Así había comenzado su vida encarnada de Niño Jesús. Consideremos el alma gloriosa y el Santo Cuerpo que había tomado, adorándolos profundamente. Admiramos en primer lugar el alma de este Divino Niño, consideremos en ella la plenitud de su gracia santificadora, la de su ciencia beatífica y por la cual, desde el primer momento de su vida vio la divina Esencia más claramente que todos los ángeles y leyó lo pasado y lo porvenir con todos sus arcanos y conocimientos. No supo nunca por adquisición voluntaria nada que no supiese por infusión desde el primer momento de su ser, pero Él adoptó todas las enfermedades de nuestra naturaleza a que dignamente podía someterse aún cuando no fuesen necesarias para la grande obra que debía cumplir. Pidámosle que sus divinas facultades suplan la debilidad de las nuestras y les de una nueva energía; que su memoria nos enseñe a recordar sus beneficios; su entendimiento en Él a no hacer sino su voluntad, lo que Él quiera en su servicio.
Del alma del Niño Jesús, pasemos ahora a su cuerpo que era un mundo de maravillas, una obra maestra de la mano de Dios.
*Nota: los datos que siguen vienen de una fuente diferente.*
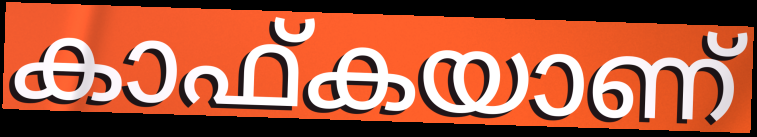
കാഫ്കയാണ്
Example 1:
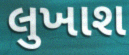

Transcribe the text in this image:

લુખાશ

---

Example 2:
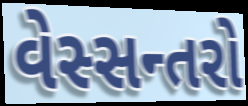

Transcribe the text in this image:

વેસ્સન્તરો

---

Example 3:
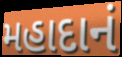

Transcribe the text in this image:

મહાદાનં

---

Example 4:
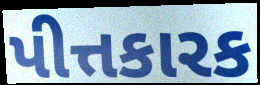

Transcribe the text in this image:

પીત્તકારક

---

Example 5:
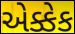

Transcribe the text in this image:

એક્કેક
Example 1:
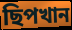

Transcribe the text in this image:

ছিপখান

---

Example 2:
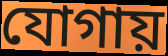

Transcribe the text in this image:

যোগায়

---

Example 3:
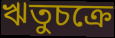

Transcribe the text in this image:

ঋতুচক্রে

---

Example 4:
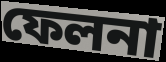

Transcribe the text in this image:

ফেলনা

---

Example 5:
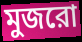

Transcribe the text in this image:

মুজরো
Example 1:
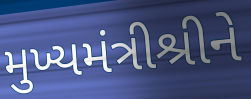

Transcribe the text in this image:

મુખ્યમંત્રીશ્રીને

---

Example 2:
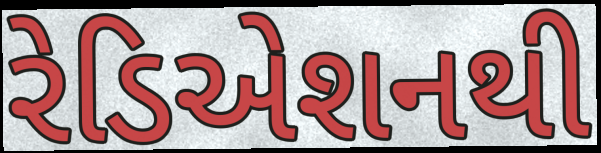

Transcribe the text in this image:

રેડિએશનથી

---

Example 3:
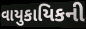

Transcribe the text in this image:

વાયુકાયિકની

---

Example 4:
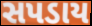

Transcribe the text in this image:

સપડાય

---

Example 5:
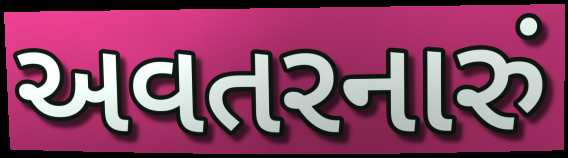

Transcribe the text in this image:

અવતરનારું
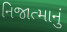
નિજાત્માનું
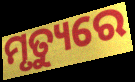
ମୃତ୍ୟୁରେ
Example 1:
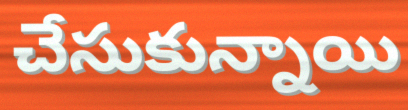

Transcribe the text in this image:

చేసుకున్నాయి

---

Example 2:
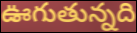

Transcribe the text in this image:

ఊగుతున్నది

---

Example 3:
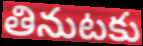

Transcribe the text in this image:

తినుటకు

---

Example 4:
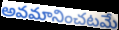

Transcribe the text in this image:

అవమానించటమే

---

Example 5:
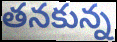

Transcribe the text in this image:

తనకున్న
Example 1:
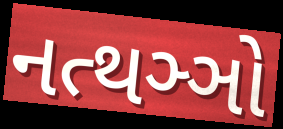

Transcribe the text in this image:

નત્થઞ્ઞો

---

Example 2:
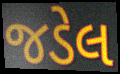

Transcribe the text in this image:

જડેલ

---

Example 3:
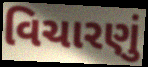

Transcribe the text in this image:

વિચારણું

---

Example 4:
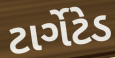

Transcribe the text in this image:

ટાર્ગેટેડ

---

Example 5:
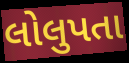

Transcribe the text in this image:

લોલુપતા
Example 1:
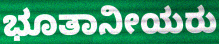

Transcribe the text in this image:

ಭೂತಾನೀಯರು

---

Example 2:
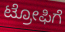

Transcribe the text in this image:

ಟ್ರೋಫಿಗೆ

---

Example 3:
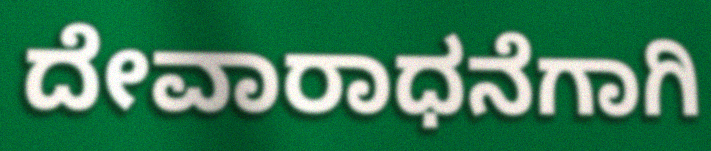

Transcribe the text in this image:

ದೇವಾರಾಧನೆಗಾಗಿ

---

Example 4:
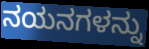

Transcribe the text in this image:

ನಯನಗಳನ್ನು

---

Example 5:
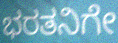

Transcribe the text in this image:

ಭರತನಿಗೇ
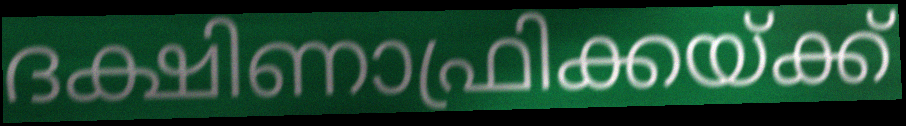
ദക്ഷിണാഫ്രിക്കയ്ക്ക്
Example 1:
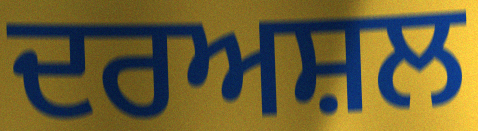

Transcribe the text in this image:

ਦਰਅਸ਼ਲ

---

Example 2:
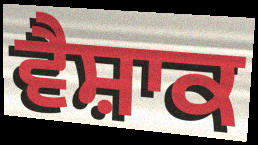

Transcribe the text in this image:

ਵੈਸ਼ਾਕ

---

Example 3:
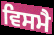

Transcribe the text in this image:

ਵਿਸਮੈ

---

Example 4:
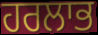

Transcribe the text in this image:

No era, como el nuestro, una traba para su alma, era por el contrario, un nuevo elemento de santidad, quiso que fuese pequeño y débil como el de todos los niños y sujeto a todas las incomodidades de la infancia, para asemejarse más a nosotros y participar de nuestras humillaciones.
El Espíritu Santo formó ese cuerpecito con tal delicadeza y tal capacidad de sentir, que pudiera sufrir hasta el exceso para cumplir la grande obra de nuestra Redención. La belleza de ese cuerpo del Divino Niño fue superior a cuanto se ha imaginado jamás; y la sangre que por sus venas empezó a circular, es la que lava todas las manchas del mundo culpable. Pidámosle que lave las nuestras en el Sacramento de la Penitencia, para que el día de su dichosa Navidad nos encuentre purificados, perdonados y dispuestos a recibirle con amor y provecho espiritual.